6. Systèmes d’Information, Données et Audits
La fiabilité et la collecte des données constituent le défi majeur (le « talon d’Achille »).
- Outils : 53% des entreprises sont équipées d’une solution logicielle dédiée. Cependant, Excel reste la base principale pour 41% des répondants (et 57% de ceux ayant déjà publié).
- Fiabilisation : Seules 51% ont mis en place une équipe dédiée à la gouvernance de la donnée. 64% sont outillées spécifiquement pour le carbone.
- Critères de choix d’un logiciel : La capacité à collecter et consolider les données qualitatives et quantitatives est le critère n°1 (94%).
7. Rapports, Audits et Réticences de Publication
L’audit obligatoire (assurance limitée) et la complexité des standards révèlent des points de friction.
- Audit : 83% des rapports CSRD sont audités (Commissaire aux Comptes habituel à 59%).
- Remise en question : Pour 58% des entreprises auditées, les auditeurs ont remis en question des éléments, ciblant la qualité des données quantitatives (29%) et la DMA (21%).
- Déficit de collecte : 46% n’ont pas réussi à collecter l’intégralité des indicateurs requis lors de leur publication 2025.
- Réticences de publication : 50% ont fait face à des réticences de leur direction, invoquant la confidentialité (58%) et le manque de disponibilité (67%).

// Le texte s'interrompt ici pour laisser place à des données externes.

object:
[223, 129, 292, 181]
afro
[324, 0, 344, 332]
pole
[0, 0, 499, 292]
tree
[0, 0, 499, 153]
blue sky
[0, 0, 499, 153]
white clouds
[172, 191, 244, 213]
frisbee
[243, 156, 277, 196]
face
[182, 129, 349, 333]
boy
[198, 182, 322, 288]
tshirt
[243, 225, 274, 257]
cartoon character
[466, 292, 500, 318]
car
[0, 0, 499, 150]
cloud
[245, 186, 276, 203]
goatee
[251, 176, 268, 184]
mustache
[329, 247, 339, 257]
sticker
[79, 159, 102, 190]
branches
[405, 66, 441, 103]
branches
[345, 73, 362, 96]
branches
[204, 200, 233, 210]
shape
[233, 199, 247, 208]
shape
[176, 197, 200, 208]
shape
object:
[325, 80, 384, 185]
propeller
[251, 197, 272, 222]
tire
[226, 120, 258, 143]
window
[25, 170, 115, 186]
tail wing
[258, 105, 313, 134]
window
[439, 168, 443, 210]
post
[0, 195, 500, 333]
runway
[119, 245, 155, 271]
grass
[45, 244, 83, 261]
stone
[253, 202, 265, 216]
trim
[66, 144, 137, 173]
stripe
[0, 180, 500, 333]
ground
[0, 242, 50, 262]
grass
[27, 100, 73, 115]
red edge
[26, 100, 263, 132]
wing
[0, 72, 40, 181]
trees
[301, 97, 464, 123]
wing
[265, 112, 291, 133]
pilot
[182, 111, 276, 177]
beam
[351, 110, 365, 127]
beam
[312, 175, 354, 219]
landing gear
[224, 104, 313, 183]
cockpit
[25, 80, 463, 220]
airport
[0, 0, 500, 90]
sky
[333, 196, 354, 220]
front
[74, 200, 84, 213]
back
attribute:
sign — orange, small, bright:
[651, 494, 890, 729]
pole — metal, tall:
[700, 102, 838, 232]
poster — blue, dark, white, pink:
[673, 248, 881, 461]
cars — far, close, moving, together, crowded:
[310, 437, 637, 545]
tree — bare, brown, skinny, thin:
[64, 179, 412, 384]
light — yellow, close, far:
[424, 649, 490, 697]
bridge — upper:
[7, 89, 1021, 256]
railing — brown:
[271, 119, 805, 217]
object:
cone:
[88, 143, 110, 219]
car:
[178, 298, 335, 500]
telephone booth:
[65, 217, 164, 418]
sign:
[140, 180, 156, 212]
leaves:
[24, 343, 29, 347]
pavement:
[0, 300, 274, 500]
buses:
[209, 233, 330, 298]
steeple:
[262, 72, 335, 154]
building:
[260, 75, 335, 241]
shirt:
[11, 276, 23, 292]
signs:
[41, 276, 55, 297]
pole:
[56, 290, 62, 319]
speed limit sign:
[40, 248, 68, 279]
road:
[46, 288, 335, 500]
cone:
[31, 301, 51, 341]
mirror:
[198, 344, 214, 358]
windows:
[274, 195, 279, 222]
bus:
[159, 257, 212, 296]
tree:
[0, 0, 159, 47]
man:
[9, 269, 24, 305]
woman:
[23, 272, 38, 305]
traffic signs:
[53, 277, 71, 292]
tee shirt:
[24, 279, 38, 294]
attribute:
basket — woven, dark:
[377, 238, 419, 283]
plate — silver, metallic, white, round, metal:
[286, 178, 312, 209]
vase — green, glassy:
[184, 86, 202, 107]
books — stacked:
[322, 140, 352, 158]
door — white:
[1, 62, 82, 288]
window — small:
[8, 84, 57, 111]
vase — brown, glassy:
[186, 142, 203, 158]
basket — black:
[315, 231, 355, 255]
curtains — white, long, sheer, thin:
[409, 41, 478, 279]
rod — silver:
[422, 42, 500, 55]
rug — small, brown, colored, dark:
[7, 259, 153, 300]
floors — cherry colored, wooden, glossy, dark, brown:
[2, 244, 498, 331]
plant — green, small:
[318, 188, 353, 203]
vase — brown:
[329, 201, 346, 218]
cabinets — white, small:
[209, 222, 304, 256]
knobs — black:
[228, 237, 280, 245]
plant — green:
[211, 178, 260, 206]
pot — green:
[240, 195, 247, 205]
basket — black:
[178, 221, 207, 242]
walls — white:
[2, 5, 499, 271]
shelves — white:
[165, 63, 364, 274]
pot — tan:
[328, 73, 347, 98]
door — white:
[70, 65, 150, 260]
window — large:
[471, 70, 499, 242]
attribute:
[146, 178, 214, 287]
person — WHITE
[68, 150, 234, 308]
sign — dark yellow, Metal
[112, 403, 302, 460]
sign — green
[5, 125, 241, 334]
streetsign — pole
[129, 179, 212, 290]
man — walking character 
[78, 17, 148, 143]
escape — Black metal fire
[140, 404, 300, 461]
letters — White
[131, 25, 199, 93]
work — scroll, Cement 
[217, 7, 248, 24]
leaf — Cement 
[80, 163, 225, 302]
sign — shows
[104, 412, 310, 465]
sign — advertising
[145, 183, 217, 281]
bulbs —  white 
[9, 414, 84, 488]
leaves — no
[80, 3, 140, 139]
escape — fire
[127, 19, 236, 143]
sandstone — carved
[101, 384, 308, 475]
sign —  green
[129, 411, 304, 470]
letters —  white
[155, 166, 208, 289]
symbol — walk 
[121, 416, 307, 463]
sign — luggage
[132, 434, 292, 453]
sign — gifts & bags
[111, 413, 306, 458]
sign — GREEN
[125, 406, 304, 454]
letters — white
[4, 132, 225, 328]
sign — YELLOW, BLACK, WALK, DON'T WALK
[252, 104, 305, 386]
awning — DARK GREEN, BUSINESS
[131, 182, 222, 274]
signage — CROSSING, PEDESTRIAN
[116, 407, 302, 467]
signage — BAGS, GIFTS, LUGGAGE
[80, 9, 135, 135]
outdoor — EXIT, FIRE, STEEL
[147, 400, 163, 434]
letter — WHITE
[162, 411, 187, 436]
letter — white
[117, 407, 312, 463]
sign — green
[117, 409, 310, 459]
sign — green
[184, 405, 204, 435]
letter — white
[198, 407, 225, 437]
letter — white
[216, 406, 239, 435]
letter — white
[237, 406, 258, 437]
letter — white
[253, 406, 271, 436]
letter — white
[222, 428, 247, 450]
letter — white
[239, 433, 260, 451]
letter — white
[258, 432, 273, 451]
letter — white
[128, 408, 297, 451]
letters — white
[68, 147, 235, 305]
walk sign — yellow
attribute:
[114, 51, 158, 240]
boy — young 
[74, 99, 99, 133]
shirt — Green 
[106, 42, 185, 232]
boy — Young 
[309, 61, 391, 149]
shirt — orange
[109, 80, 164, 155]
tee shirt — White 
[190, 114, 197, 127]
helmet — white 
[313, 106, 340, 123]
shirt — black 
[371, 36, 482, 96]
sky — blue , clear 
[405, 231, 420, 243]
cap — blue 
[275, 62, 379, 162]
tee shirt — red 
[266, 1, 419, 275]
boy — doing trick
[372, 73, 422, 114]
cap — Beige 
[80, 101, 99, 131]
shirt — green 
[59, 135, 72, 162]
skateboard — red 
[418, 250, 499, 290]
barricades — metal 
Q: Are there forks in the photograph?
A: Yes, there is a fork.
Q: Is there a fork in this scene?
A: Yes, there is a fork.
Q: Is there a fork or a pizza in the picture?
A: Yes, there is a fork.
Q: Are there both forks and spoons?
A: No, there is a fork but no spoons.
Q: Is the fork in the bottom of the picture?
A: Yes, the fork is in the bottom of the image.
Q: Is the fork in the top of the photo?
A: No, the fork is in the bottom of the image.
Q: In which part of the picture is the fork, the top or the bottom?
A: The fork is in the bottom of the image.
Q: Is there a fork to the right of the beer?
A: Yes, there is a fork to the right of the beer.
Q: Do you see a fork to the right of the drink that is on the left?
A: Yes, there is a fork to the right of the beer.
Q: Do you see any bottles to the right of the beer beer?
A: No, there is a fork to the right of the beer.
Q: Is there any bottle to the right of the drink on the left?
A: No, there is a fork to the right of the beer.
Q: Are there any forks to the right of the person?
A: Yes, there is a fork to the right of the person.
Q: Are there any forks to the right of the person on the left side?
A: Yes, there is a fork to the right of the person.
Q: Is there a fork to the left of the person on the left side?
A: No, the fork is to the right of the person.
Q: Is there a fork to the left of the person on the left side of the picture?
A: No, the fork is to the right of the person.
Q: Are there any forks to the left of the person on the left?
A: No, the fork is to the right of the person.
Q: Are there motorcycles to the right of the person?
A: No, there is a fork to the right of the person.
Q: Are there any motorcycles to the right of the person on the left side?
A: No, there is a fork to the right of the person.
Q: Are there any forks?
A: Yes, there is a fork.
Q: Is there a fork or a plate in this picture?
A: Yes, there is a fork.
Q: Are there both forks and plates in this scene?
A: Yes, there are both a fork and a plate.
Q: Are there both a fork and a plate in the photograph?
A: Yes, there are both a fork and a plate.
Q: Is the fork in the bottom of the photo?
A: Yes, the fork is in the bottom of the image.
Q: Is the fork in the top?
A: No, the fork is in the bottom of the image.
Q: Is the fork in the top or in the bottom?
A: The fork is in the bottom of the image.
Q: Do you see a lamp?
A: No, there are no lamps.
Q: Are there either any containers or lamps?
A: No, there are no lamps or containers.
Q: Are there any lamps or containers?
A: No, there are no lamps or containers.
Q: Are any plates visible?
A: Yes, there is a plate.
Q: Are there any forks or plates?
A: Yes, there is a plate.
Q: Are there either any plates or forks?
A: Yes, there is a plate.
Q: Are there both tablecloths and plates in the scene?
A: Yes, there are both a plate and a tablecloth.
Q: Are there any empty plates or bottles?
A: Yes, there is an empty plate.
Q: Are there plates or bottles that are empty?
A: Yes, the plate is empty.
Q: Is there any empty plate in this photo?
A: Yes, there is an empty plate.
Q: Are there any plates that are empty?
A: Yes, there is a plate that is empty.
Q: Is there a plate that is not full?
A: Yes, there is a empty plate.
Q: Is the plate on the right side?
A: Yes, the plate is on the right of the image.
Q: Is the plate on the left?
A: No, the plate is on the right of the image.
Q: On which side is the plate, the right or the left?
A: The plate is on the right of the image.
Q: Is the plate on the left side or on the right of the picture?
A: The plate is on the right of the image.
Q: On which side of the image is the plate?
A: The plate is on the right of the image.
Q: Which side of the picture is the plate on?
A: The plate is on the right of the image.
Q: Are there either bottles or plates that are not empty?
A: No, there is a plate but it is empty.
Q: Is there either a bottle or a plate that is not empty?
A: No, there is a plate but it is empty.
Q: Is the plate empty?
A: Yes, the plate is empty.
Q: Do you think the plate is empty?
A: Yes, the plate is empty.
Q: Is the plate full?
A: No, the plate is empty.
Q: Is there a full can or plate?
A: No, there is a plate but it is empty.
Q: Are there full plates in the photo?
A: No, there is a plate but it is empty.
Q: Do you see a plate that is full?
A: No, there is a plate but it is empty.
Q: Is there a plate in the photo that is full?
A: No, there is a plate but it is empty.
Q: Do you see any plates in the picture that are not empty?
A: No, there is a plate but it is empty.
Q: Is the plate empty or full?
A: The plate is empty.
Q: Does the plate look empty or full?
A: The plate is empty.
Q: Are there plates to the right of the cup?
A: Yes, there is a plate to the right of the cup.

- Taux de réticence par ESRS :
- S1 (Personnel) : 58% (données jugées sensibles ou difficiles à collecter à l’international).
- E1 (Climat) : 50%.
- G1 (Conduite des affaires) : 50%.
- S4 (Consommateurs) : 33%.
8. Bilan et Perspectives
Au-delà de l’exercice réglementaire, la perception de la RSE évolue vers un outil stratégique.
- Opportunité stratégique : 67% des entreprises voient désormais la CSRD comme une opportunité de repenser leur modèle d’affaires (contre 57% l’an passé). 62% y voient un levier de performance.
- Usage de la donnée : 89% utilisent les informations de durabilité pour répondre aux banques, investisseurs et clients.
- Difficultés majeures : La gestion de la data (volumétrie et définitions), le manque de moyens humains et le manque de clarté des textes restent les principaux freins.
- Attentes : 56% souhaiteraient l’adoption de normes sectorielles pour clarifier les attentes et assurer la comparabilité des données.